Luckily, Zacks has developed its own Style Scores system in an effort to find stocks with specific traits. Value investors will be interested in the system's "Value" category. Stocks with both "A" grades in the Value category and high Zacks Ranks are among the strongest value stocks on the market right now.
One company to watch right now is Kulicke and Soffa Industries (KLIC). KLIC is currently holding a Zacks Rank of #2 (Buy) and a Value grade of A. The stock is trading with P/E ratio of 6.70 right now. For comparison, its industry sports an average P/E of 11.55. KLIC's Forward P/E has been as high as 18.32 and as low as 5.76, with a median of 9.66, all within the past year.
Another valuation metric that we should highlight is KLIC's P/B ratio of 2.35. The P/B ratio pits a stock's market value against its book value, which is defined as total assets minus total liabilities. KLIC's current P/B looks attractive when compared to its industry's average P/B of 3.14. Over the past year, KLIC's P/B has been as high as 4.72 and as low as 2.03, with a median of 3.02.

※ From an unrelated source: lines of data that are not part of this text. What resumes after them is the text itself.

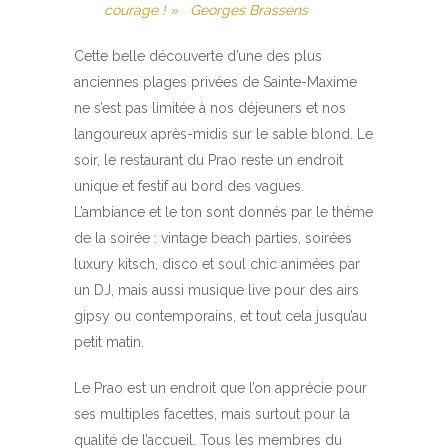
courage ! » Georges Brassens
Cette belle découverte d’une des plus
anciennes plages privées de Sainte-Maxime
ne s’est pas limitée à nos déjeuners et nos
langoureux après-midis sur le sable blond. Le
soir, le restaurant du Prao reste un endroit
unique et festif au bord des vagues.
L’ambiance et le ton sont donnés par le thème
de la soirée : vintage beach parties, soirées
luxury kitsch, disco et soul chic animées par
un DJ, mais aussi musique live pour des airs
gipsy ou contemporains, et tout cela jusqu’au
petit matin.
Le Prao est un endroit que l’on apprécie pour
ses multiples facettes, mais surtout pour la
qualité de l’accueil. Tous les membres du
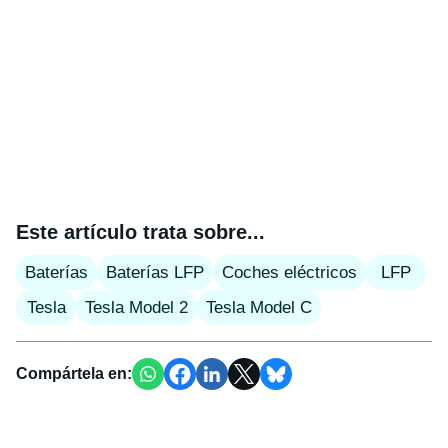
Este artículo trata sobre...
Baterías
Baterías LFP
Coches eléctricos
LFP
Tesla
Tesla Model 2
Tesla Model C
Compártela en:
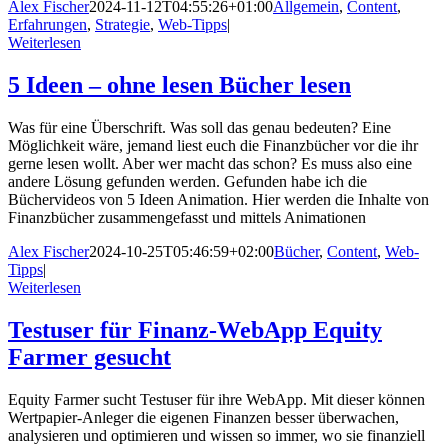
Alex Fischer
2024-11-12T04:55:26+01:00
Allgemein
,
Content
,
Erfahrungen
,
Strategie
,
Web-Tipps
|
Weiterlesen
5 Ideen – ohne lesen Bücher lesen
Was für eine Überschrift. Was soll das genau bedeuten? Eine
Möglichkeit wäre, jemand liest euch die Finanzbücher vor die ihr
gerne lesen wollt. Aber wer macht das schon? Es muss also eine
andere Lösung gefunden werden. Gefunden habe ich die
Büchervideos von 5 Ideen Animation. Hier werden die Inhalte von
Finanzbücher zusammengefasst und mittels Animationen
Alex Fischer
2024-10-25T05:46:59+02:00
Bücher
,
Content
,
Web-
Tipps
|
Weiterlesen
Testuser für Finanz-WebApp Equity
Farmer gesucht
Equity Farmer sucht Testuser für ihre WebApp. Mit dieser können
Wertpapier-Anleger die eigenen Finanzen besser überwachen,
analysieren und optimieren und wissen so immer, wo sie finanziell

Value investors also frequently use the P/S ratio. This metric is found by dividing a stock's price with the company's revenue. This is a prefered metric because revenue can't really be manipulated, so sales are often a truer performance indicator. KLIC has a P/S ratio of 1.64. This compares to its industry's average P/S of 1.65.

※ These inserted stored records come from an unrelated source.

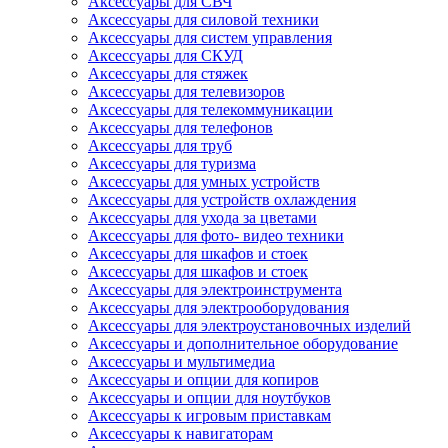
Аксессуары для СВЧ
Аксессуары для силовой техники
Аксессуары для систем управления
Аксессуары для СКУД
Аксессуары для стяжек
Аксессуары для телевизоров
Аксессуары для телекоммуникации
Аксессуары для телефонов
Аксессуары для труб
Аксессуары для туризма
Аксессуары для умных устройств
Аксессуары для устройств охлаждения
Аксессуары для ухода за цветами
Аксессуары для фото- видео техники
Аксессуары для шкафов и стоек
Аксессуары для шкафов и стоек
Аксессуары для электроинструмента
Аксессуары для электрооборудования
Аксессуары для электроустановочных изделий
Аксессуары и дополнительное оборудование
Аксессуары и мультимедиа
Аксессуары и опции для копиров
Аксессуары и опции для ноутбуков
Аксессуары к игровым приставкам
Аксессуары к навигаторам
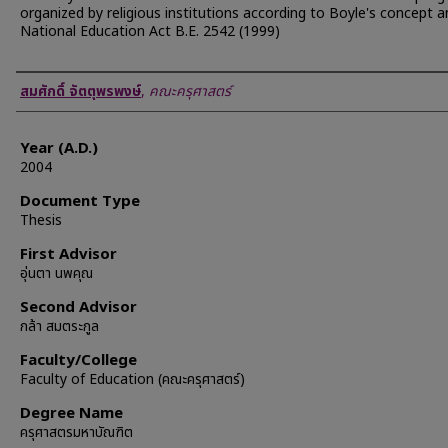
organized by religious institutions according to Boyle's concept 
National Education Act B.E. 2542 (1999)
Author
สมศักดิ์ จัตตุพรพงษ์
,
คณะครุศาสตร์
Year (A.D.)
2004
Document Type
Thesis
First Advisor
อุ่นตา นพคุณ
Second Advisor
กล้า สมตระกูล
Faculty/College
Faculty of Education (คณะครุศาสตร์)
Degree Name
ครุศาสตรมหาบัณฑิต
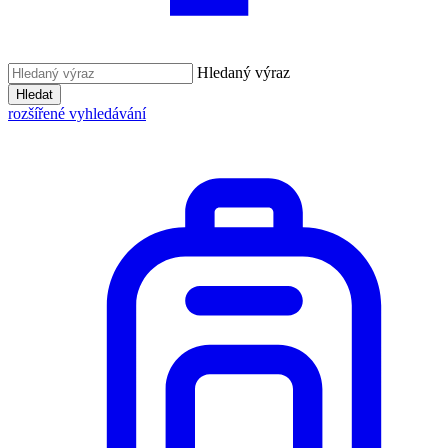
Hledaný výraz
Hledat
rozšířené vyhledávání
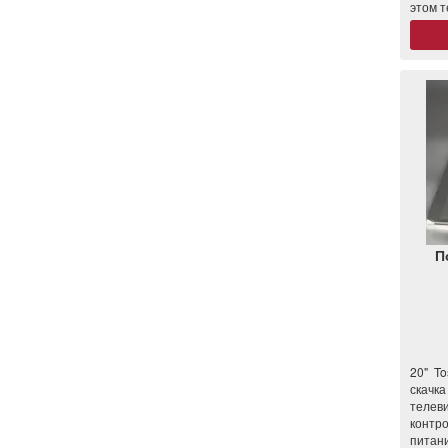
этом 
П
20" T
скачк
теле
контр
питан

Finally, investors will want to recognize that KLIC has a P/CF ratio of 5.45. This metric focuses on a firm's operating cash flow and is often used to find stocks that are undervalued based on the strength of their cash outlook. This company's current P/CF looks solid when compared to its industry's average P/CF of 11.17. KLIC's P/CF has been as high as 17.48 and as low as 4.70, with a median of 8.07, all within the past year.
Another great Electronics - Manufacturing Machinery stock you could consider is Nikon (NINOY), which is a # 2 (Buy) stock with a Value Score of A.
Over the last 12 months, NINOY's P/E has been as high as 19.34, as low as 10.28, with a median of 13.68, and its PEG ratio has been as high as 1.81, as low as 0.22, with a median of 0.31.
Nikon also has a P/B ratio of 0.73 compared to its industry's price-to-book ratio of 3.14. Over the past year, its P/B ratio has been as high as 0.92, as low as 0.65, with a median of 0.78.
These are only a few of the key metrics included in Kulicke and Soffa Industries and Nikon strong Value grade, but they help show that the stocks are likely undervalued right now. When factoring in the strength of its earnings outlook, KLIC and NINOY look like an impressive value stock at the moment.